** The task **
Reproduce the records in full. Alter nothing.

(Saved data entries)

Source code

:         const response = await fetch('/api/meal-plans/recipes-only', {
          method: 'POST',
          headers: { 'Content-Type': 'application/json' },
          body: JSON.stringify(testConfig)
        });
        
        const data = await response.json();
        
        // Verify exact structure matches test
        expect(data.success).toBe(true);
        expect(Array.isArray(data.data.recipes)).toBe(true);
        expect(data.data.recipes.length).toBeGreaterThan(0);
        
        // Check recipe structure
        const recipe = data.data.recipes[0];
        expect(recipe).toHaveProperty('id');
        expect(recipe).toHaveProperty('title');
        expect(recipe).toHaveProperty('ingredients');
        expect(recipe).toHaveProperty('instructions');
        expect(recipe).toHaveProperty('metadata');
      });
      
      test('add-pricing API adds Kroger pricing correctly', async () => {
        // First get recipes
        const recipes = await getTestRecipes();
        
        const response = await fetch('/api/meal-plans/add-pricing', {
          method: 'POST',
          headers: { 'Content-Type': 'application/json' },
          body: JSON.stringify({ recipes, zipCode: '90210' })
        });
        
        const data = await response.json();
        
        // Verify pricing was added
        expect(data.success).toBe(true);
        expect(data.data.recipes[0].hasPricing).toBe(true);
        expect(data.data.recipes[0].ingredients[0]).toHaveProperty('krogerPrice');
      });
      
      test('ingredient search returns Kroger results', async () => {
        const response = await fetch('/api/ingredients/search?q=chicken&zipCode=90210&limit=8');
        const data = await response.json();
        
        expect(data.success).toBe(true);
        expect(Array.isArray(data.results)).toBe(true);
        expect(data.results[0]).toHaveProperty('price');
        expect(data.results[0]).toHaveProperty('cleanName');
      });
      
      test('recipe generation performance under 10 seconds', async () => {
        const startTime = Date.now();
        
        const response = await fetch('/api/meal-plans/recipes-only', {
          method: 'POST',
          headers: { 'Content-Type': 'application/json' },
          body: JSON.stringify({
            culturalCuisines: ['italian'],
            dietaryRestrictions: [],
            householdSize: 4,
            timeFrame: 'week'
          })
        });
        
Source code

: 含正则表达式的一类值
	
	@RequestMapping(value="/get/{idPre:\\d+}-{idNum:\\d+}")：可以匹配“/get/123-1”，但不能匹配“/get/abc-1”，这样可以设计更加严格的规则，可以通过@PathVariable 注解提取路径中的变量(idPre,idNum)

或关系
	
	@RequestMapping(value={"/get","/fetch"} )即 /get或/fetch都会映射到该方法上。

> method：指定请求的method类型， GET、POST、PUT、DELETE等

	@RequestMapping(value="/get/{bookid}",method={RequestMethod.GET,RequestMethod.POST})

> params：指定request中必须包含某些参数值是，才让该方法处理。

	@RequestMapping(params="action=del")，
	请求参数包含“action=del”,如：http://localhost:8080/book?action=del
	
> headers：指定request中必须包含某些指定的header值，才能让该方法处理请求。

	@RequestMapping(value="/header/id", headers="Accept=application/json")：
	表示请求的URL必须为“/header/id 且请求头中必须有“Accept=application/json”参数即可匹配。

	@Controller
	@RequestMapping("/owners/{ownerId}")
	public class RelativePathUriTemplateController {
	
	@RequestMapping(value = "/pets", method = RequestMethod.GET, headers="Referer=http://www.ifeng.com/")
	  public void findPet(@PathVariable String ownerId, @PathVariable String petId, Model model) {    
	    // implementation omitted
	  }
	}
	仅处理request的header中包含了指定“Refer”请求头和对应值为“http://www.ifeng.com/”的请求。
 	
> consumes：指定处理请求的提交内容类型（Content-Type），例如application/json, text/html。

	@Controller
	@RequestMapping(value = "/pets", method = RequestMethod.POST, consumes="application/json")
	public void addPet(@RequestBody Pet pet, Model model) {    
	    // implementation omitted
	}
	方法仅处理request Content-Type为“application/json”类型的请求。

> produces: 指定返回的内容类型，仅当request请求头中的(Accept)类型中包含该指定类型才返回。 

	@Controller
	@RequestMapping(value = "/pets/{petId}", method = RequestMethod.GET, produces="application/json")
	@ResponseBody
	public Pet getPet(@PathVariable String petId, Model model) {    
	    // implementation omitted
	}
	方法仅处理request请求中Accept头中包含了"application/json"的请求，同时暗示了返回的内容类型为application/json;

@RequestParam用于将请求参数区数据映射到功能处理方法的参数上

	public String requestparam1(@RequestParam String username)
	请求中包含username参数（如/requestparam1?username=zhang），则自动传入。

** Problem solution **
Source code

:         const response = await fetch('/api/meal-plans/recipes-only', {
          method: 'POST',
          headers: { 'Content-Type': 'application/json' },
          body: JSON.stringify(testConfig)
        });
        
        const data = await response.json();
        
        // Verify exact structure matches test
        expect(data.success).toBe(true);
        expect(Array.isArray(data.data.recipes)).toBe(true);
        expect(data.data.recipes.length).toBeGreaterThan(0);
        
        // Check recipe structure
        const recipe = data.data.recipes[0];
        expect(recipe).toHaveProperty('id');
        expect(recipe).toHaveProperty('title');
        expect(recipe).toHaveProperty('ingredients');
        expect(recipe).toHaveProperty('instructions');
        expect(recipe).toHaveProperty('metadata');
      });
      
      test('add-pricing API adds Kroger pricing correctly', async () => {
        // First get recipes
        const recipes = await getTestRecipes();
        
        const response = await fetch('/api/meal-plans/add-pricing', {
          method: 'POST',
          headers: { 'Content-Type': 'application/json' },
          body: JSON.stringify({ recipes, zipCode: '90210' })
        });
        
        const data = await response.json();
        
        // Verify pricing was added
        expect(data.success).toBe(true);
        expect(data.data.recipes[0].hasPricing).toBe(true);
        expect(data.data.recipes[0].ingredients[0]).toHaveProperty('krogerPrice');
      });
      
      test('ingredient search returns Kroger results', async () => {
        const response = await fetch('/api/ingredients/search?q=chicken&zipCode=90210&limit=8');
        const data = await response.json();
        
        expect(data.success).toBe(true);
        expect(Array.isArray(data.results)).toBe(true);
        expect(data.results[0]).toHaveProperty('price');
        expect(data.results[0]).toHaveProperty('cleanName');
      });
      
      test('recipe generation performance under 10 seconds', async () => {
        const startTime = Date.now();
        
        const response = await fetch('/api/meal-plans/recipes-only', {
          method: 'POST',
          headers: { 'Content-Type': 'application/json' },
          body: JSON.stringify({
            culturalCuisines: ['italian'],
            dietaryRestrictions: [],
            householdSize: 4,
            timeFrame: 'week'
          })
        });
        
Source code

: 含正则表达式的一类值
	
	@RequestMapping(value="/get/{idPre:\\d+}-{idNum:\\d+}")：可以匹配“/get/123-1”，但不能匹配“/get/abc-1”，这样可以设计更加严格的规则，可以通过@PathVariable 注解提取路径中的变量(idPre,idNum)

或关系
	
	@RequestMapping(value={"/get","/fetch"} )即 /get或/fetch都会映射到该方法上。

> method：指定请求的method类型， GET、POST、PUT、DELETE等

	@RequestMapping(value="/get/{bookid}",method={RequestMethod.GET,RequestMethod.POST})

> params：指定request中必须包含某些参数值是，才让该方法处理。

	@RequestMapping(params="action=del")，
	请求参数包含“action=del”,如：http://localhost:8080/book?action=del
	
> headers：指定request中必须包含某些指定的header值，才能让该方法处理请求。

	@RequestMapping(value="/header/id", headers="Accept=application/json")：
	表示请求的URL必须为“/header/id 且请求头中必须有“Accept=application/json”参数即可匹配。

	@Controller
	@RequestMapping("/owners/{ownerId}")
	public class RelativePathUriTemplateController {
	
	@RequestMapping(value = "/pets", method = RequestMethod.GET, headers="Referer=http://www.ifeng.com/")
	  public void findPet(@PathVariable String ownerId, @PathVariable String petId, Model model) {    
	    // implementation omitted
	  }
	}
	仅处理request的header中包含了指定“Refer”请求头和对应值为“http://www.ifeng.com/”的请求。
 	
> consumes：指定处理请求的提交内容类型（Content-Type），例如application/json, text/html。

	@Controller
	@RequestMapping(value = "/pets", method = RequestMethod.POST, consumes="application/json")
	public void addPet(@RequestBody Pet pet, Model model) {    
	    // implementation omitted
	}
	方法仅处理request Content-Type为“application/json”类型的请求。

> produces: 指定返回的内容类型，仅当request请求头中的(Accept)类型中包含该指定类型才返回。 

	@Controller
	@RequestMapping(value = "/pets/{petId}", method = RequestMethod.GET, produces="application/json")
	@ResponseBody
	public Pet getPet(@PathVariable String petId, Model model) {    
	    // implementation omitted
	}
	方法仅处理request请求中Accept头中包含了"application/json"的请求，同时暗示了返回的内容类型为application/json;

@RequestParam用于将请求参数区数据映射到功能处理方法的参数上

	public String requestparam1(@RequestParam String username)
	请求中包含username参数（如/requestparam1?username=zhang），则自动传入。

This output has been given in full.